§ **Texto dado**
------------

Não poderá existir um só ponto no Acordo Final que não seja o produto do mais amplo consenso entre as duas partes sentadas na Mesa de Conversações.
O governo nacional, sem prévio aviso, lançou a rodar um debate político e uma engrenagem jurídica, tendentes à criação, em breve prazo, de um marco constitucional e legal que resulte adequado para o desenvolvimento legislativo do Acordo Final que se subscreva em Havana. Se poderia dizer que o sexto ponto da Agenda pendente na Mesa de Conversações se prepara para ser discutido no seio do Congresso da República, em meio a uma grande agitação nacional.
Por FARC-EP
A repentina atividade política do governo se originou com uma surpreendente declaração do Presidente Santos, em torno ao que deu em denominar Congressinho, espécie de comissão legislativa especial de caráter extraordinário, que se encarregaria da discussão e aprovação das reformas constitucionais necessárias para fazer efetivos os pontos de participação política e justiça transicional pactuados na Mesa. A reação de diversos setores obrigou o governo a diminuir importância a sua proposta, definindo-a como apenas uma das tantas opções possíveis. Se recorreu às pressas ao nome de Congressinho, se pôs Roy Barreras a apresentar-se como autor de um simples e bem-intencionado projeto, porém, apesar disso, a coisa foi seguindo adiante, à maneira de uma decisão definitivamente adotada.
Ainda que ninguém tenha se atrevido a dizê-lo de modo expresso, o tratamento midiático da proposta comentada tem sido o de dar por entendido que se trata de um acordo previamente combinado entre o governo nacional e as FARC na Mesa de Havana. De fato, a revista Semana adornou a notícia com uma montagem fotográfica na qual apareciam as fotografias de Humberto de La Calle e Iván Márquez, um ao lado do outro, e com uma legenda que assinalava que eles dois, como cabeças das delegações das partes, fariam parte do corpo a criar, em companhia de outros dos membros de suas delegações. Chama a atenção que até agora nenhum dos apressados entrevistadores da imprensa colombiana teve a delicadeza de perguntar aos membros da Delegação de Paz das FARC sua opinião a respeito.
Voltamos a encontrar aqui uma situação muito semelhante a que se apresentou dois anos atrás, quando o governo nacional anunciou com pompa e circunstância sua intenção de apresentar ante o Congresso seu projeto sobre o Referendo como mecanismo de ratificação dos acordos. Claro, naquele momento não se encontrava o processo no estado em que se encontra hoje, razão pela qual o governo nacional deveria pensar muito melhor nas consequências de pôr a andar suas repentinas ocorrências, sem que tenham sido o produto do acordo entre as partes.

------------

§ **Problemas**
A - Passe para o inglês esta frase do texto sobre as conversações de Havana: "Não poderá existir um só ponto no Acordo Final que não seja o produto do mais amplo consenso entre as duas partes sentadas na Mesa de Conversações."
B - Devolva sem nenhuma alteração o trecho do texto sobre as conversações de Havana que começa em "O governo nacional, sem" e termina em "grande agitação nacional.".
C - Reescreva de forma mais curta o parágrafo do texto sobre as conversações de Havana que começa com "A repentina atividade política do governo", mantendo os fatos principais.

§ **Dados fornecidos**
------------

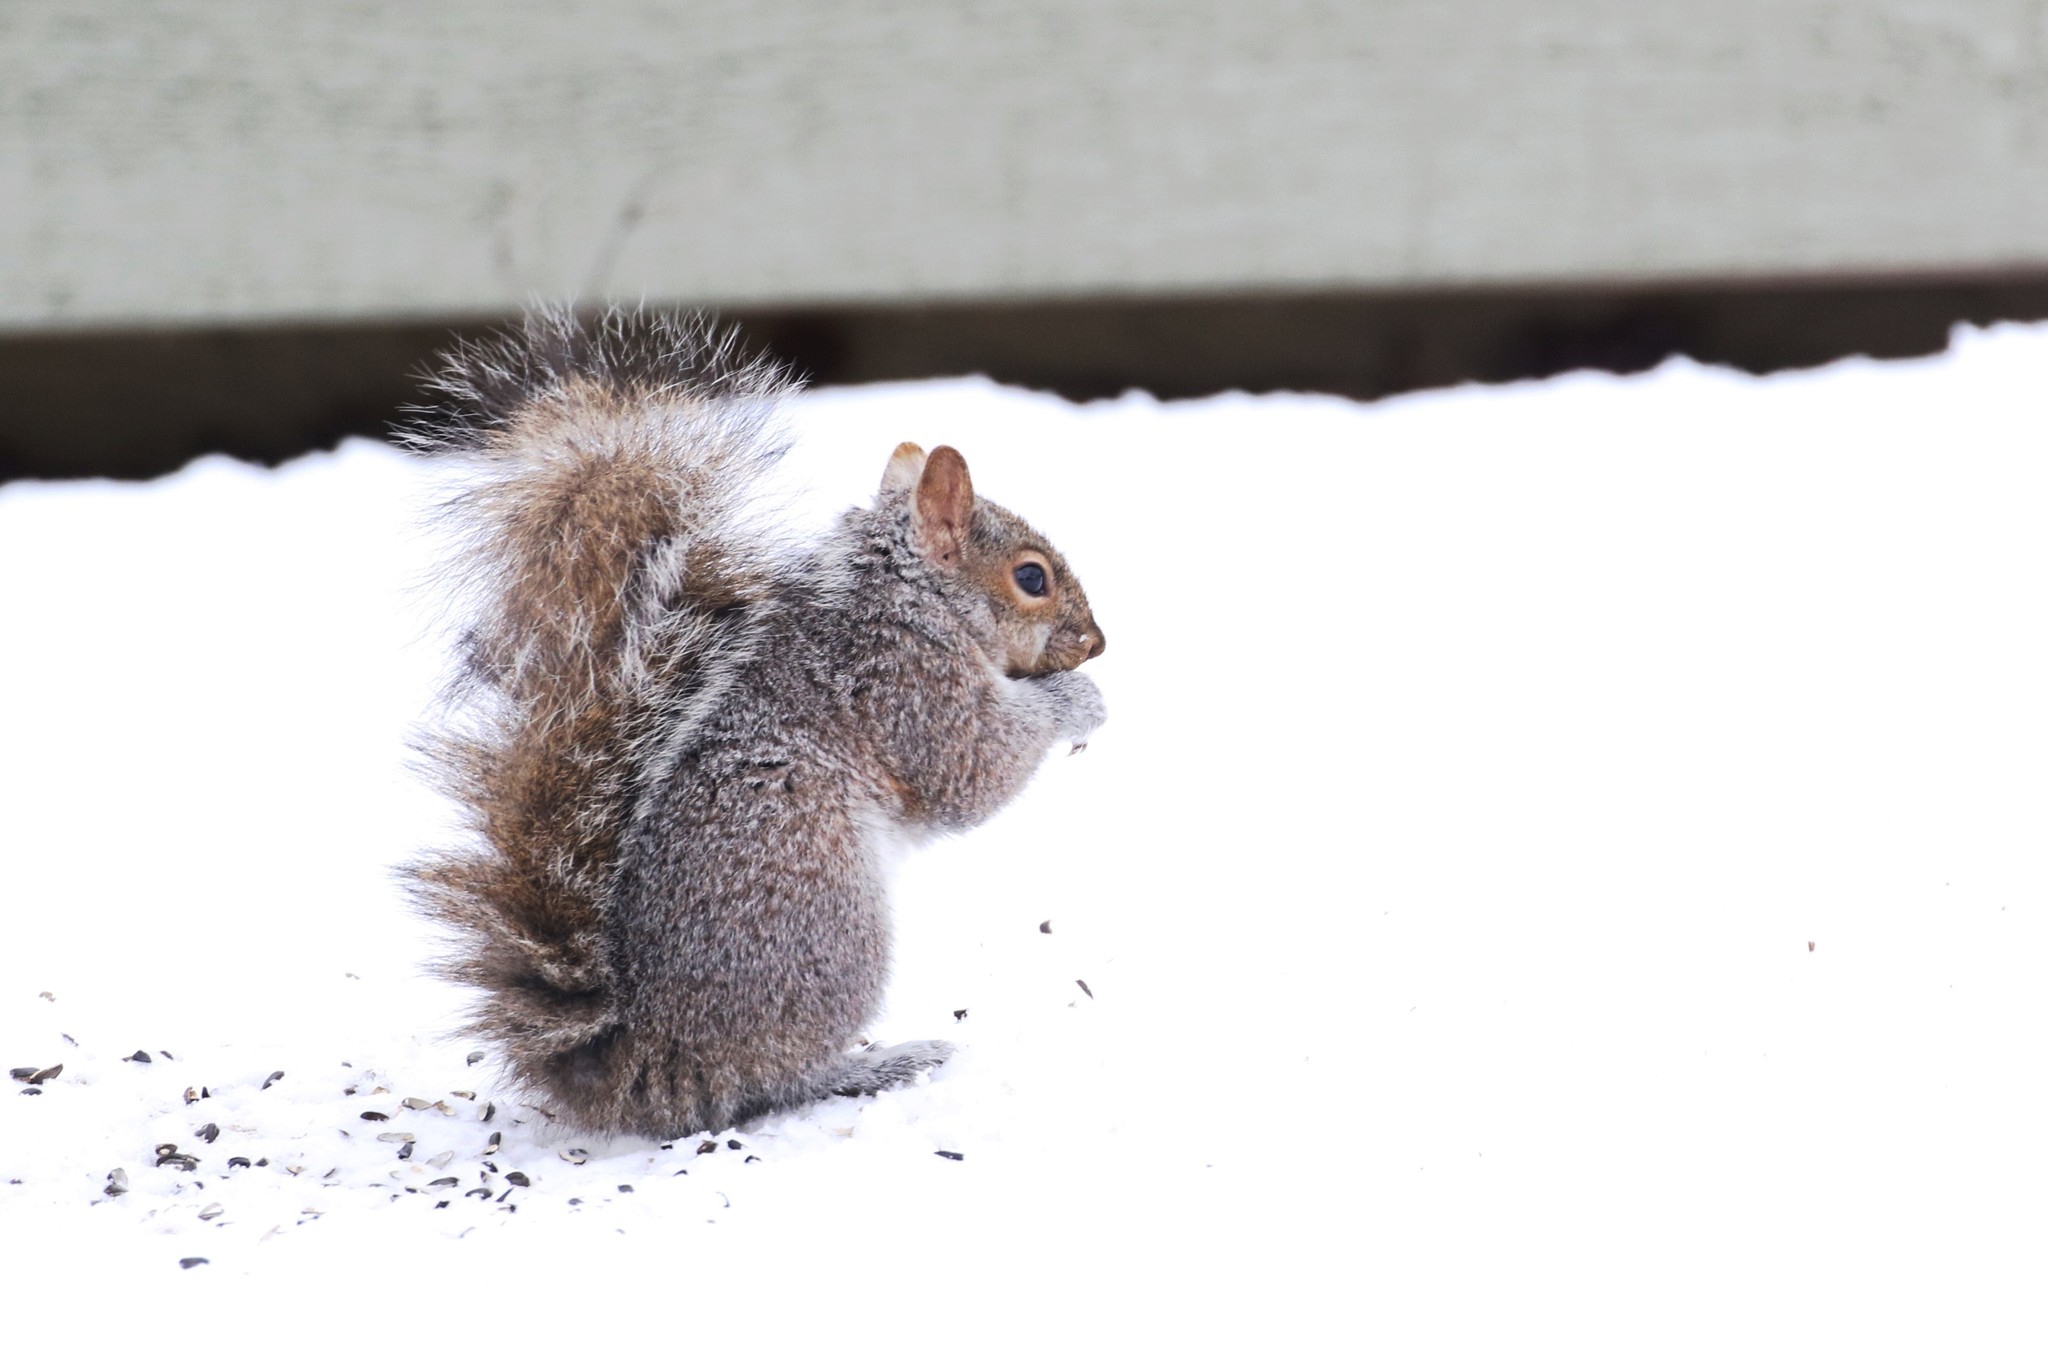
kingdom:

------------

§ **Resultados**
A - There cannot be a single point in the Final Agreement that is not the product of the broadest consensus between the two parties seated at the Negotiating Table.

B -
O governo nacional, sem prévio aviso, lançou a rodar um debate político e uma engrenagem jurídica, tendentes à criação, em breve prazo, de um marco constitucional e legal que resulte adequado para o desenvolvimento legislativo do Acordo Final que se subscreva em Havana. Se poderia dizer que o sexto ponto da Agenda pendente na Mesa de Conversações se prepara para ser discutido no seio do Congresso da República, em meio a uma grande agitação nacional.

C - A atividade do governo começou com uma declaração do Presidente Santos sobre o chamado Congressinho. Seria uma comissão legislativa especial e extraordinária, encarregada de discutir e aprovar as reformas constitucionais necessárias para efetivar os pontos de participação política e justiça transicional pactuados na Mesa. A reação de diversos setores levou o governo a apresentá-la como apenas uma das opções possíveis, e Roy Barreras se apresentou como autor de um projeto bem-intencionado. Mesmo assim, a proposta seguiu adiante como decisão já adotada.